Nuance doesn’t go viral.
Conflict does.
A Legal Perspective on Public Debate
As a lawyer, I tend to look at public conversations a little differently.
The First Amendment protects the right to express opinions publicly, provided those opinions are sincerely believed and not intended to incite violence or cause unlawful harm. It also places limits on speech that interferes with someone’s ability to earn a livelihood through defamation or knowingly false claims.
In practice, this creates an interesting dynamic.
Someone doesn’t necessarily have to prove that a problem exists today. They often only need to show that a problem could exist someday in order to talk about it as if it already does.
That’s not inherently malicious. It’s simply how public discourse often works.
But it does explain why so many conversations online feel exaggerated.
So What Does This Mean for Backpack Composers?
I’m glad you asked.
Musicians, as a group, are… unpredictable.
There are musicians who simply want to jam and create.
There are musicians who spend more time discussing music than actually making it.
There are also a lot of people who genuinely want to learn to play but find the process difficult or intimidating.
These are very different communities, and they often approach technology in different ways.
Meanwhile, listeners are doing something much simpler.
If they don’t like a song, they skip it.
If they don’t like a painting, they don’t hang it on their wall.
If they don’t like a film, they turn it off.
Creative work has always functioned this way.

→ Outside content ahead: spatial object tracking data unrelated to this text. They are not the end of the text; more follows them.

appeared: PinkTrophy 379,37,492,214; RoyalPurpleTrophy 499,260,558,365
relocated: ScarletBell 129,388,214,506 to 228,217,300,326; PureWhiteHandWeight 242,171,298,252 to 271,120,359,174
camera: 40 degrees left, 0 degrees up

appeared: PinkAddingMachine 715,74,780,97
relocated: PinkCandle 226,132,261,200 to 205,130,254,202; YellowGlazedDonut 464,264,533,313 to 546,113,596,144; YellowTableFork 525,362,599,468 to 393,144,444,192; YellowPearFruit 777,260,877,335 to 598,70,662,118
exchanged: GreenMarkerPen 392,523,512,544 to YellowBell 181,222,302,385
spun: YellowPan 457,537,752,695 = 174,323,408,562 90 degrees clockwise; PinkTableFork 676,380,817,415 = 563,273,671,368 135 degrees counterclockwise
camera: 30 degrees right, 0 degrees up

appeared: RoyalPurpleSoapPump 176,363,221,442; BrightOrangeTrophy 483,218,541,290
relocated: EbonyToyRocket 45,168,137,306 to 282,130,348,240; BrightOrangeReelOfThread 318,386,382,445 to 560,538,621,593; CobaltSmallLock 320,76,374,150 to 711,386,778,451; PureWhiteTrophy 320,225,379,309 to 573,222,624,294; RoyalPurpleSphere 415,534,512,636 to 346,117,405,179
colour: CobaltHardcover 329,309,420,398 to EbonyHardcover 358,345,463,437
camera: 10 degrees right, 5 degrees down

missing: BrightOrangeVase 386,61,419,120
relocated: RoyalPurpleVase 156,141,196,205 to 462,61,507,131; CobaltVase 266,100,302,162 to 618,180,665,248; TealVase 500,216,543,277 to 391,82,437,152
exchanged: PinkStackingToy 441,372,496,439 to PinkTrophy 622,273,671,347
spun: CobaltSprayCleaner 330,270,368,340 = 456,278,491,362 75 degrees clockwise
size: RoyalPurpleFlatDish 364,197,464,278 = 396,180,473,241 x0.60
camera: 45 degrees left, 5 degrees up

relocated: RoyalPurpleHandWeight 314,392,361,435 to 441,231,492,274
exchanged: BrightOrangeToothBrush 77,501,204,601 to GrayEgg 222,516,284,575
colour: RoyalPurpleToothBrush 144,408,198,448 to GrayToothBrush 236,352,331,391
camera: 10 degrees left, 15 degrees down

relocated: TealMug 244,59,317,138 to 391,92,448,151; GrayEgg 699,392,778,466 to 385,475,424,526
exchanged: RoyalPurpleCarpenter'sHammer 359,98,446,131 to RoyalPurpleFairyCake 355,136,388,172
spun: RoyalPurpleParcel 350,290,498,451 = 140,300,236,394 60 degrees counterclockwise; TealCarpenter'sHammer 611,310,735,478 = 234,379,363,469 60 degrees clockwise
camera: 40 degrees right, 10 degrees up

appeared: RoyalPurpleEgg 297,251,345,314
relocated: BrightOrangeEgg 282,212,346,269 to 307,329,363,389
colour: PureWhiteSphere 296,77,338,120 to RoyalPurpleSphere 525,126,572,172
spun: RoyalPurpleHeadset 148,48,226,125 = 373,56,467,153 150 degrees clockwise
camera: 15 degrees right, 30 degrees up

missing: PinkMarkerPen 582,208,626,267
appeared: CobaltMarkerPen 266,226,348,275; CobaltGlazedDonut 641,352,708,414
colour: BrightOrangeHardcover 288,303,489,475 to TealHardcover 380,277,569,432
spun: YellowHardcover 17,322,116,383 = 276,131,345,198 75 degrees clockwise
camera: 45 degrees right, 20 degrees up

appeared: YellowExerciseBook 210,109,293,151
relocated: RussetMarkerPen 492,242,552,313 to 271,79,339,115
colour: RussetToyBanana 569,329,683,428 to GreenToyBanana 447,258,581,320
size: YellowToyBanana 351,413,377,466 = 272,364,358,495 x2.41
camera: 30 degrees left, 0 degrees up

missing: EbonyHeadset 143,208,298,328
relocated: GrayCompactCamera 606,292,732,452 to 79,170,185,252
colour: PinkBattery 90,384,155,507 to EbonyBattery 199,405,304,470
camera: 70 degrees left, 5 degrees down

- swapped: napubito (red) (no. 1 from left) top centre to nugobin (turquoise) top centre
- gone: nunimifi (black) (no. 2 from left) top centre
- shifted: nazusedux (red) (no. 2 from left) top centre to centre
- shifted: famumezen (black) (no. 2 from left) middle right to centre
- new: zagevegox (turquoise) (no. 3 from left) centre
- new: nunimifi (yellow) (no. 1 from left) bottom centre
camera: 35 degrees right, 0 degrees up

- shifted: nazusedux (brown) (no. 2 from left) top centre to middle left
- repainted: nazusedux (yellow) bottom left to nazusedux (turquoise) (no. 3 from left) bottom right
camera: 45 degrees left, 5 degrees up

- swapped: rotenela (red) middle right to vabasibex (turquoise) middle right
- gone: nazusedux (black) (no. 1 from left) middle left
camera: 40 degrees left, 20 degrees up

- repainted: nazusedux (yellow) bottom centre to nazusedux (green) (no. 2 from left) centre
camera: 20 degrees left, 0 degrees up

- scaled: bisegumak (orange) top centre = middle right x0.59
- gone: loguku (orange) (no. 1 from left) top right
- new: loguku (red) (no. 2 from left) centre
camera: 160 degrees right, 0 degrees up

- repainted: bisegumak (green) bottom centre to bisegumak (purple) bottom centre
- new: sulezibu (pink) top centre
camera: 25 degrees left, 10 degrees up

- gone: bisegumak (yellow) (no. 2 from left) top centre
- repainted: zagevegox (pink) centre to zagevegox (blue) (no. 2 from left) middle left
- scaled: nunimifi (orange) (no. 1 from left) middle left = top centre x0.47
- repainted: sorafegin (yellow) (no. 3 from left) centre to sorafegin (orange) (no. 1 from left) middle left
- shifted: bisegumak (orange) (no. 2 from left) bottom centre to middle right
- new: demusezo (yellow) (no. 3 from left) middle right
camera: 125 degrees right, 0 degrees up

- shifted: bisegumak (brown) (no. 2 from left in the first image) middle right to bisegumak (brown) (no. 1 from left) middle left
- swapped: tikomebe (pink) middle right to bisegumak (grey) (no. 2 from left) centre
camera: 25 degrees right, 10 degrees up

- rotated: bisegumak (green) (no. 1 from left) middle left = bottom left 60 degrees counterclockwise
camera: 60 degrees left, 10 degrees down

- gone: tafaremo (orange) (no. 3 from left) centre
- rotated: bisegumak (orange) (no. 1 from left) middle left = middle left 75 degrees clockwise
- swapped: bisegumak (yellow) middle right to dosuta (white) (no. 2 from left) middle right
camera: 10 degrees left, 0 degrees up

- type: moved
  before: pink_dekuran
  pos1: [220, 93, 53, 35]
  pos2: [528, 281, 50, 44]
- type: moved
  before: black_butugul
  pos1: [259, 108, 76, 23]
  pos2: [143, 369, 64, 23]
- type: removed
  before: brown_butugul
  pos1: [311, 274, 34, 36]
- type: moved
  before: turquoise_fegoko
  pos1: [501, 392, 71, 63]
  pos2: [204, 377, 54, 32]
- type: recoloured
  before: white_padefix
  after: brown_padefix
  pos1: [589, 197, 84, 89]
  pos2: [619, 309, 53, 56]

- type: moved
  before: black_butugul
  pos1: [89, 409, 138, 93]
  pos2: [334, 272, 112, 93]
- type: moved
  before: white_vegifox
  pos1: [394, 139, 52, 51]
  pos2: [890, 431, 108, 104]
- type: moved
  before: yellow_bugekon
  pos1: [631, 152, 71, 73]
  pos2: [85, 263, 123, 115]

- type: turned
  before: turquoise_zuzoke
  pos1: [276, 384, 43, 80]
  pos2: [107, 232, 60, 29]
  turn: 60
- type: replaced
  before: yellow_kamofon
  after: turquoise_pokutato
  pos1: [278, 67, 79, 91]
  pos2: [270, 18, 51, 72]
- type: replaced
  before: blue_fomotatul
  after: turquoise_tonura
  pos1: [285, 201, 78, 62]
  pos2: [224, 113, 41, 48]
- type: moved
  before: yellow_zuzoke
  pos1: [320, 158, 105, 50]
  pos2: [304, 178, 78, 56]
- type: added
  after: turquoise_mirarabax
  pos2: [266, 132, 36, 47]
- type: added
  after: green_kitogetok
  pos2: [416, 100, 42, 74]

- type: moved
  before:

Audiences decide what they enjoy, and creators decide what they want to make.
The idea that art must be protected through gatekeeping—that only certain people should be allowed to create under certain conditions—has always been difficult to sustain.
Historically, new tools are almost always met with resistance.
Electric guitars were controversial.
Synthesizers were controversial.
Drum machines were controversial.
Sampling was controversial.
Digital recording was controversial.
Every generation of musicians eventually absorbs the new tools into the creative process.
The Reality of “Jobs Being Stolen”
One argument that appears frequently online is that AI is “stealing jobs.”
There are certainly legitimate concerns around data sourcing, copyright, and fair compensation. Those conversations matter.
But something else is also true.
Many of the people making the loudest claims about jobs disappearing are not currently working in the industries they’re describing.
And many of the people who are actively working in music and film are still… working.
Studios are still recording.
Bands are still touring.
Film crews are still shooting.
Music still needs musicians.
We’ve also already established something important on this blog before: most musicians are not making their living from streaming revenue. The real money has always been in live performances, touring, collaborations, and networking. That’s where artists build relationships, grow audiences, and get paid.
AI hasn’t replaced that. It can’t play a venue, shake hands after a show, or build the kind of human connections that sustain a music career.
So for now, musicians’ pockets are still relatively safe.
Technology may change how music is produced, but the parts of the industry that actually sustain working artists still rely heavily on human presence.
AI Is a Tool
At the end of the day, AI is just another tool.
Like any tool, it can be used well or used poorly.
It can be used creatively, or it can be used lazily.
There will always be people who try to weaponize tools, exploit tools, or misuse tools. But platforms, industries, and communities tend to adapt faster than people expect.
The conversation will continue to evolve.

Music Is Still Music
For those of us creating music—whether in large studios or with portable setups like the Backpack Composer workflow—the important thing hasn’t really changed.
Music is still music.
Not everyone has to like everything that gets created.
That’s the beauty of art.
The more important thing is that ideas are leaving your head and entering the world.
Whether you used a guitar, a synthesizer, a laptop, an iPad, or something we haven’t even imagined yet, the act of creation itself is what matters.
So keep making things.
And let the internet argue about the rest.